Phiar (pronounced fire) is building an augmented reality navigation app for drivers, but the same tech it’s built to help drivers easily pinpoint where they need to make their next turn also helps them build up rich mapping data that can give partners like autonomous car startups the high-quality data they so deeply need.

The SF-based company has just closed a $3 million seed deal led by Norwest Venture Partners and The Venture Reality Fund. Other investors include Anorak Ventures, Mayfield Fund, Zeno Ventures, Cross Culture Ventures, GFR Fund, Y Combinator, Innolinks Ventures and Half Court Ventures.

While phone and headset-based AR have received a lot of the broader media attention, the automotive industry is a central focus for a lot of augmented reality startups attracted by the proposition of a mobile environment that can showcase and integrate bulky tech. There certainly have been quite a few heads-up display startups looking to take advantage of a car’s windshield real estate, and prior to joining Y Combinator, Phiar was actually looking to build some of this hardware themselves before deciding on a more software-focused route for the company.

Unlike a lot of phone AR apps built on top of Apple or Google’s developer platforms, Phiar’s use case doesn’t quite work with the limitations of these systems, which understandably weren’t built with the idea a user would be moving at 60 miles per hour. As a result, the company has had to build tech to greater understand the geometry of a quickly updating world through a single camera while ensuring that it’s not just some ugly directional overlay, using techniques like real-time occlusion to ensure that the digital and physical worlds interact nicely.

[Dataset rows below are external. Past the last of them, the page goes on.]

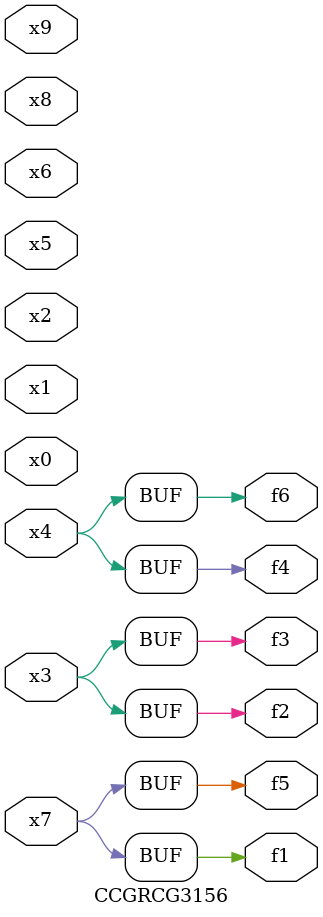
<source format=v>
module CCGRCG3156(
	input x0, x1, x2, x3, x4, x5, x6, x7, x8, x9,
	output f1, f2, f3, f4, f5, f6
);
	assign f1 = x7;
	assign f2 = x3;
	assign f3 = x3;
	assign f4 = x4;
	assign f5 = x7;
	assign f6 = x4;
endmodule

</source>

While the startup’s big consumer-facing play is the free AR mobile app, Phiar is really just an augmented reality company on the surface; its real sell is what it can do with the data and insights gathered from an always-on dash camera. The same object recognition tech that will allow the app to seamlessly toss AR animations onto the scene in front of you is also analyzing that environment and uploading metadata to build up its mapping insights.

In addition, the app saves up to 30 minutes of footage from each ride, offering users the utility of a free dash cam in case they get in an accident and need video for an insurance claim, while providing some rich anonymized data for the company to build up high-quality mapping data it can sell to partners.

This kind of data is incredibly useful to companies building autonomous car tech, ridesharing companies and a lot of entities that are interested in access to quickly updating map data. The challenge for Phiar will be building up enough users so their map data is as rich as their partners will demand.

CEO Chen-Ping Yu says that the startup is in talks with partners in the automotive space to integrate their tech and is also working to bring what they’ve built to companies in the ridesharing space. Yu says the company plans to release their consumer app in mid-2019.